WHAT YOU HAVE TO DO
From first line to last, give the records again word for word and omit the pictures.

[Screenshot and code edit data]
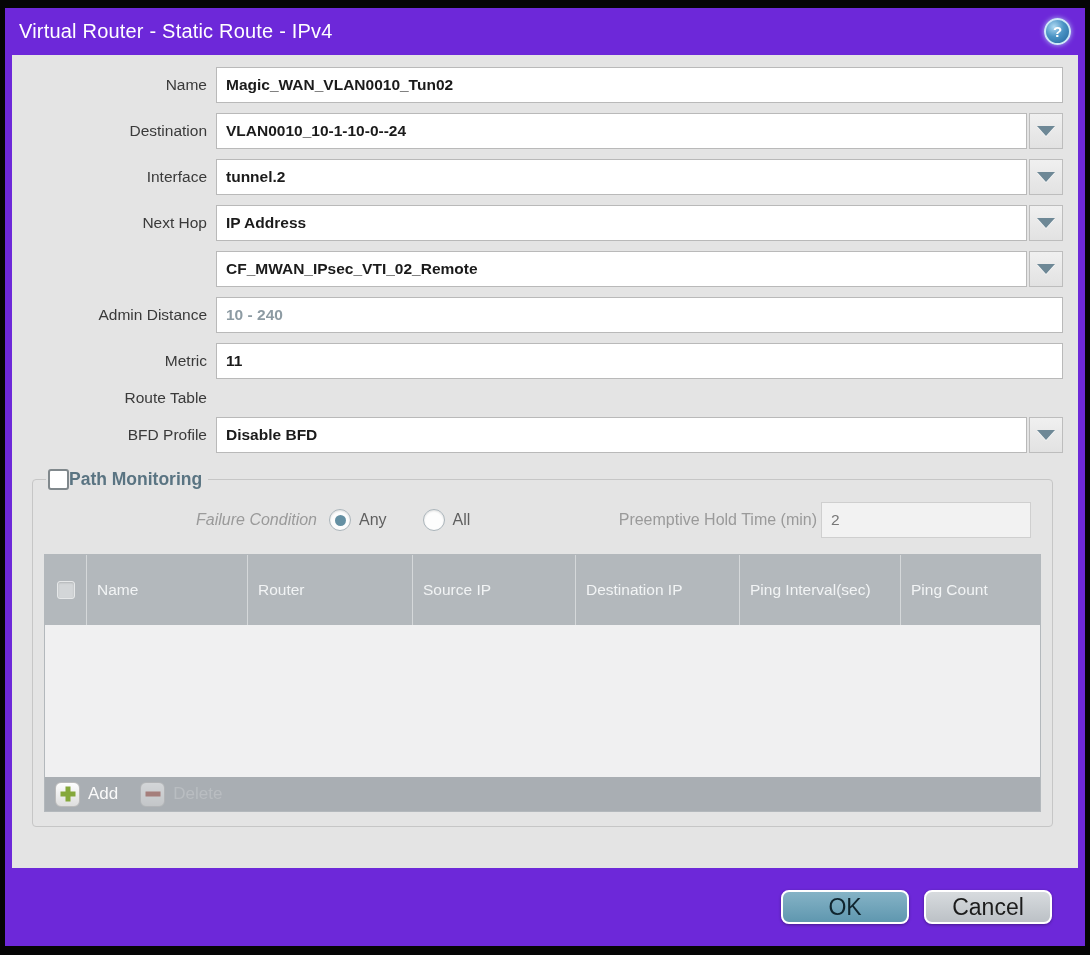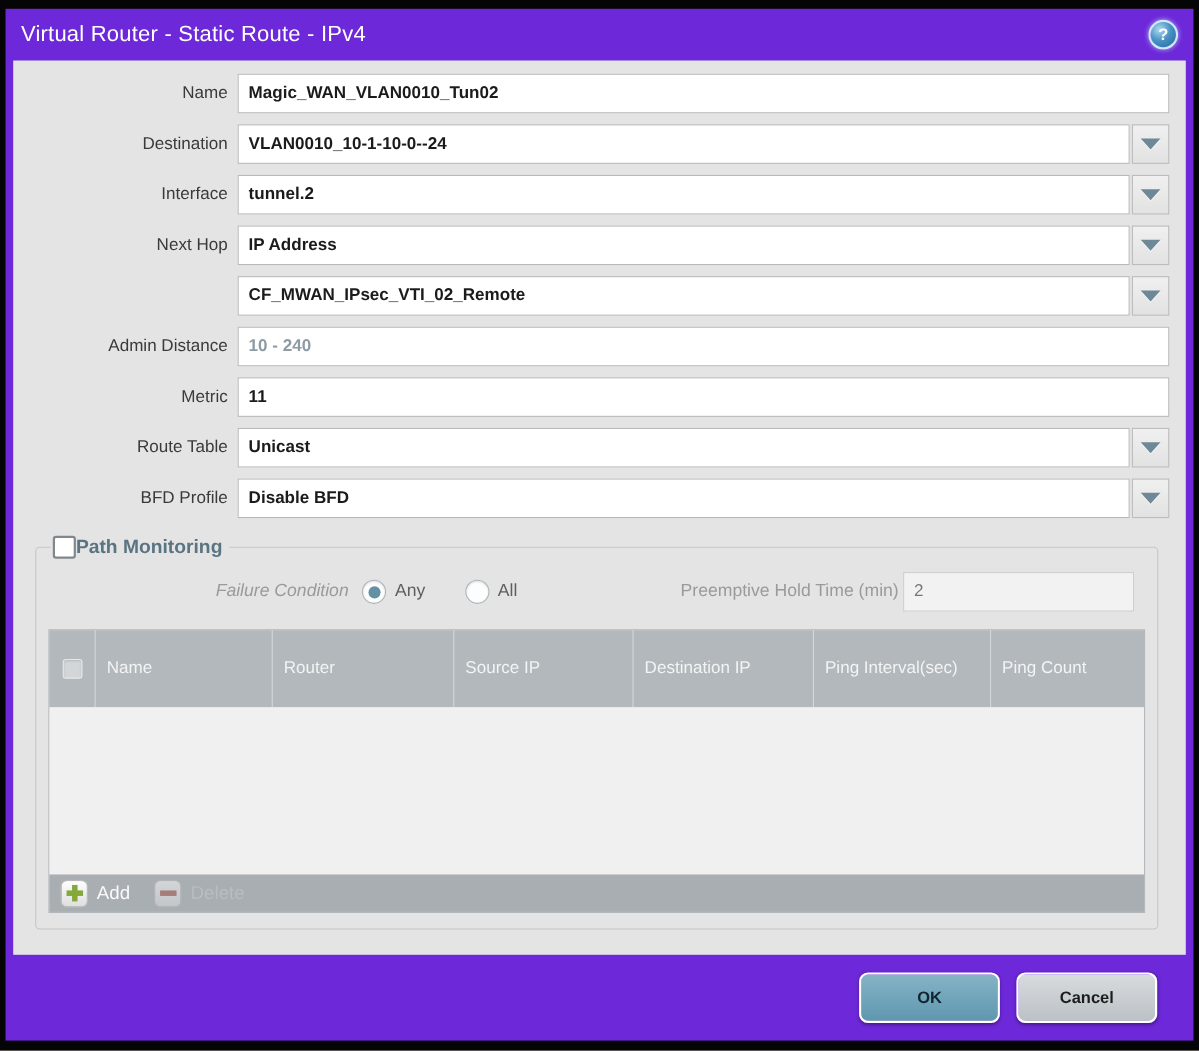--- a/index.html
+++ b/index.html
@@ -76,22 +76,22 @@
   .icon-minus::before { content:""; position:absolute; left:50%; top:50%; transform:translate(-50%,-50%);
                         width:15px; height:5px; background:#a34f45; }
   .btn-add-label { color:#fafafa; font-size:17px; }
   .bar-btn.disabled { cursor:default; }
   .bar-btn.disabled .icon-sq { opacity:.5; }
   .btn-del-label { color:#b9bdc1; font-size:17px; }
 
   
   .footer { height:78px; flex:0 0 auto; display:flex; align-items:center; justify-content:flex-end;
             gap:15px; padding-right:33px; }
-  .btn { height:46px; min-width:128px; border-radius:8px; border:2px solid #ffffff; font-size:15px;
-         cursor:pointer; box-shadow:0 1px 3px rgba(0,0,0,.35);font-weight:bold; }
+  .btn { height:34px; min-width:128px; border-radius:8px; border:2px solid #ffffff; font-size:23px;
+         cursor:pointer; box-shadow:0 1px 3px rgba(0,0,0,.35); }
   .btn-ok { background:linear-gradient(#85b3c6,#5f97af); color:#10252f; }
   .btn-cancel { background:linear-gradient(#d7dbde,#bcc1c6); color:#1c1c1c; }
 </style>
 </head>
 <body>
 
 <div id="screen">
   <div class="dialog">
 
     <div class="titlebar">
@@ -159,26 +159,20 @@
 
       <div class="row">
         <label class="lbl">Metric</label>
         <div class="inp-wrap">
           <input class="inp" value="11" style="">
         </div>
       </div>
 
       <div class="row">
         <label class="lbl">Route Table</label>
-        <div class="inp-wrap">
-          <input class="inp" value="Unicast" style="">
-          <div class="dd-btn">
-            <span class="tri-down"></span>
-          </div>
-        </div>
       </div>
 
       <div class="row">
         <label class="lbl">BFD Profile</label>
         <div class="inp-wrap">
           <input class="inp" value="Disable BFD" style="">
           <div class="dd-btn">
             <span class="tri-down"></span>
           </div>
         </div>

RESULT FOR THIS EXERCISE
--- a/index.html
+++ b/index.html
@@ -76,22 +76,22 @@
   .icon-minus::before { content:""; position:absolute; left:50%; top:50%; transform:translate(-50%,-50%);
                         width:15px; height:5px; background:#a34f45; }
   .btn-add-label { color:#fafafa; font-size:17px; }
   .bar-btn.disabled { cursor:default; }
   .bar-btn.disabled .icon-sq { opacity:.5; }
   .btn-del-label { color:#b9bdc1; font-size:17px; }
 
   
   .footer { height:78px; flex:0 0 auto; display:flex; align-items:center; justify-content:flex-end;
             gap:15px; padding-right:33px; }
-  .btn { height:46px; min-width:128px; border-radius:8px; border:2px solid #ffffff; font-size:15px;
-         cursor:pointer; box-shadow:0 1px 3px rgba(0,0,0,.35);font-weight:bold; }
+  .btn { height:34px; min-width:128px; border-radius:8px; border:2px solid #ffffff; font-size:23px;
+         cursor:pointer; box-shadow:0 1px 3px rgba(0,0,0,.35); }
   .btn-ok { background:linear-gradient(#85b3c6,#5f97af); color:#10252f; }
   .btn-cancel { background:linear-gradient(#d7dbde,#bcc1c6); color:#1c1c1c; }
 </style>
 </head>
 <body>
 
 <div id="screen">
   <div class="dialog">
 
     <div class="titlebar">
@@ -159,26 +159,20 @@
 
       <div class="row">
         <label class="lbl">Metric</label>
         <div class="inp-wrap">
           <input class="inp" value="11" style="">
         </div>
       </div>
 
       <div class="row">
         <label class="lbl">Route Table</label>
-        <div class="inp-wrap">
-          <input class="inp" value="Unicast" style="">
-          <div class="dd-btn">
-            <span class="tri-down"></span>
-          </div>
-        </div>
       </div>
 
       <div class="row">
         <label class="lbl">BFD Profile</label>
         <div class="inp-wrap">
           <input class="inp" value="Disable BFD" style="">
           <div class="dd-btn">
             <span class="tri-down"></span>
           </div>
         </div>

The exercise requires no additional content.